= Bakewell Show =

1819–2017 agricultural show

The Bakewell Show was an agricultural show held annually in August at Bakewell, Derbyshire, England between 1819 and 2017. It is organised by the Bakewell Agricultural and Horticultural Society. The show has its own permanent show ground in Bakewell, where other events are held throughout the year.

==History==
The Scarsdale and High Peak Agricultural Society was founded in 1819 and held the first show in Chesterfield on 5 July 1819. In 1827 the society was renamed the Derbyshire Agricultural Society, and over the years the organisation running the show took various names until acquiring its current name in 1929. In 1980 the show became a two-day event. The 2015 event was the 185th show, 196 years after the first.

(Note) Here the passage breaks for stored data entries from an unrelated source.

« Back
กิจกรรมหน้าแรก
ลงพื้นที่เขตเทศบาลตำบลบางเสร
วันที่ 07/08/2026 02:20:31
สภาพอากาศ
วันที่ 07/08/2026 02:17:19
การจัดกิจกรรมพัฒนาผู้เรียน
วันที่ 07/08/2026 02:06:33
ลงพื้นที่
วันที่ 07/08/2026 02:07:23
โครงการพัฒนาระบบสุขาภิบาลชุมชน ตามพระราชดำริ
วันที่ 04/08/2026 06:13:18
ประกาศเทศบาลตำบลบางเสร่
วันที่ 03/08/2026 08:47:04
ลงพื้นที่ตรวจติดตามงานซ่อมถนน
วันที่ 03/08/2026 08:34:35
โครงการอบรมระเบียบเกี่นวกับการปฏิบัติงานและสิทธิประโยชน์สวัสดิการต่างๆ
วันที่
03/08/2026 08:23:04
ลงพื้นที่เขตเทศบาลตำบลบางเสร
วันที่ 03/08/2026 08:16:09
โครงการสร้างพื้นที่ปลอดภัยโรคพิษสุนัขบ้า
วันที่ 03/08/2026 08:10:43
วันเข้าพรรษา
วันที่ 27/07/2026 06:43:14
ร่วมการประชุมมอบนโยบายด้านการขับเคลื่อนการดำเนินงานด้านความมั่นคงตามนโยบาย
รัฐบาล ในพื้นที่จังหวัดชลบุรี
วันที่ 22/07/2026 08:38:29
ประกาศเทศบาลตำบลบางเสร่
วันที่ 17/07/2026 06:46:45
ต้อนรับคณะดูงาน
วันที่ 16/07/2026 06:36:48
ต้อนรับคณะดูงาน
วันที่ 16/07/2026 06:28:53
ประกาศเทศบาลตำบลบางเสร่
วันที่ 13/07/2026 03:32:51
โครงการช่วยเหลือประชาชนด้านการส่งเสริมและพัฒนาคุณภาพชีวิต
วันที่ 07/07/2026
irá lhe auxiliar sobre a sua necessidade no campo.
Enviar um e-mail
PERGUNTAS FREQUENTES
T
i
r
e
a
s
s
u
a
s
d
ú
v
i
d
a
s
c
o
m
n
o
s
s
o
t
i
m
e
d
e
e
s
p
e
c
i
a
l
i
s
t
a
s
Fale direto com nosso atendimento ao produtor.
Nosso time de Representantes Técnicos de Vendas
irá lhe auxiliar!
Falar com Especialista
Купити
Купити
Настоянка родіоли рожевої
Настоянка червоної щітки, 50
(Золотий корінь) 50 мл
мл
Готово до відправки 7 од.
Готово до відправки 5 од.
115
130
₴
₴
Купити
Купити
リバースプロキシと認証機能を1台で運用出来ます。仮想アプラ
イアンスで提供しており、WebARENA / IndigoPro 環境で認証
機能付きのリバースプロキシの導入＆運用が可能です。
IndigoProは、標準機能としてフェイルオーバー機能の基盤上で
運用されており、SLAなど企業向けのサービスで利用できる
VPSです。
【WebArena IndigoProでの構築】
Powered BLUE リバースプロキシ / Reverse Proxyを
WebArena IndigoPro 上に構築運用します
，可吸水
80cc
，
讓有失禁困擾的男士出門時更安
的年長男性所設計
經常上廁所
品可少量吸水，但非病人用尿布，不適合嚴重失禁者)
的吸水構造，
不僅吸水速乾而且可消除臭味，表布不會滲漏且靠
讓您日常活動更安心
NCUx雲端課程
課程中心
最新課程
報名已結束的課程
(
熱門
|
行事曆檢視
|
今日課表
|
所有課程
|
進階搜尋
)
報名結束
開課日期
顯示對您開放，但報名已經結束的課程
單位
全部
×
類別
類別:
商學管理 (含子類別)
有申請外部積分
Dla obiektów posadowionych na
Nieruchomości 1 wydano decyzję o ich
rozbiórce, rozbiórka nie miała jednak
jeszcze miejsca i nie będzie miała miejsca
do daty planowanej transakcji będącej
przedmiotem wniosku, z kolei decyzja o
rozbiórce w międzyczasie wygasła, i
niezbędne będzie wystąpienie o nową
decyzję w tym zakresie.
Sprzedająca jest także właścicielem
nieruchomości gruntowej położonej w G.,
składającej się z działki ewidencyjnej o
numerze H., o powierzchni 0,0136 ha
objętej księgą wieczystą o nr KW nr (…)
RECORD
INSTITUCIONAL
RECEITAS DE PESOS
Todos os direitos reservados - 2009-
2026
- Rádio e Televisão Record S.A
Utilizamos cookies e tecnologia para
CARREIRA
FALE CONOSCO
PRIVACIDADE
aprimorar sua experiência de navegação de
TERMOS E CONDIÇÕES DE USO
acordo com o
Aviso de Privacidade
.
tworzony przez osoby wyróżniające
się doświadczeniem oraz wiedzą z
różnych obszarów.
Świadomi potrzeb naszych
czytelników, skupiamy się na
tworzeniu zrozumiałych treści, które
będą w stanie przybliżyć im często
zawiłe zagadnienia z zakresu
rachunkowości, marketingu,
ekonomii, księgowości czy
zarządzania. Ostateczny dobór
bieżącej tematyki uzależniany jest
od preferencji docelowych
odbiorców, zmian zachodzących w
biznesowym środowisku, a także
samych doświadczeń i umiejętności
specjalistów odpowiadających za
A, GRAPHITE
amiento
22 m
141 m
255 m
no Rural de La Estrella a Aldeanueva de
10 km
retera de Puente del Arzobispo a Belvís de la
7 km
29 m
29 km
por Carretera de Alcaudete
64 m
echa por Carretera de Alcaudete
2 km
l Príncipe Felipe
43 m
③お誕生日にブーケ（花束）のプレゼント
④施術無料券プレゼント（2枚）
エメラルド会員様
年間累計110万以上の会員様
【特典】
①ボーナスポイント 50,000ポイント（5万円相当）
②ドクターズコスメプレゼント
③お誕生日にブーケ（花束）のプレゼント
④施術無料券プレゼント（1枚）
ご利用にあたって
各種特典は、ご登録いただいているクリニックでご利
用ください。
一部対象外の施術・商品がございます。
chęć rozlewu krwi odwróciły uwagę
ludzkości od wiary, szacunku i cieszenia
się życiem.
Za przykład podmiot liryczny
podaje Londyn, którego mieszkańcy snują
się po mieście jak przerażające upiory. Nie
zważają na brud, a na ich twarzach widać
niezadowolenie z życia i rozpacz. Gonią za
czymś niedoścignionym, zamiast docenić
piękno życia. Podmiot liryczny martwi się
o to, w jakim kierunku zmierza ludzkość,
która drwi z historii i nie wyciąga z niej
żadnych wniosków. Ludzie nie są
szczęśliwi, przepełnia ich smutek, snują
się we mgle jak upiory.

Over the years the Bakewell show grew to include a farmers market, horticulture, equestrian events and competitions including mounted games, showjumping; displays and competitions of dogs, cattle, sheep, goats, and other animals, vintage vehicles, cheese and meats; traders and craft stalls, bands, and theatre; and displays such as Royal Signals Motorcycle Display Team, with up to 60,000 people attending. In addition to standard tickets, Patrons and VIP ticket holders had access to dedicated ring side grandstand seating and hospitality.

=== Cancelled Shows ===
The 1883 show was cancelled because of foot and mouth disease, and shows were cancelled 1915 to 1918 and 1940 to 1945 due to war, 2018 due to the previous years bad weather, and 2020 to 2021 due to the COVID-19 pandemic. In 2001 the show went ahead despite another foot and mouth epidemic, but included no animals.

=== Demise ===
The 2017 show was beset by bad weather leading to much of the ground turning to mud and cancelling many of the shows events, particularly on the second day. Concerns were immediately raised that the events may lead to the end of the show. The decision was made to take 2018 off to allow the ground time to heal, with the hope to return in 2019. However, the show did not return in full in 2019, rather a smaller one-day Farm to Plate event was held to celebrate the 200th anniversary. Due to return as a two-day event, the show scheduled for 8 and 9 August 2020 together with other events were cancelled due to restrictions associated with COVID-19, and was not held again in 2021.

The organisers, Bakewell Agricultural and Horticultural Society, wanted to get back to its roots with further events to follow the 2019 format more closely, adopting a new website focusing on the societies name, rather than operating as the Bakewell Show Office. From 2022 the Bakewell Agricultural and Horticultural Society ran a new one-day event, the Bakewell Country Festival in July instead of August, with the aim to run the new format in the future, fully replacing the Bakewell Show. The new event repeated in 2023 and 2024, relegating the Bakewell Show to history.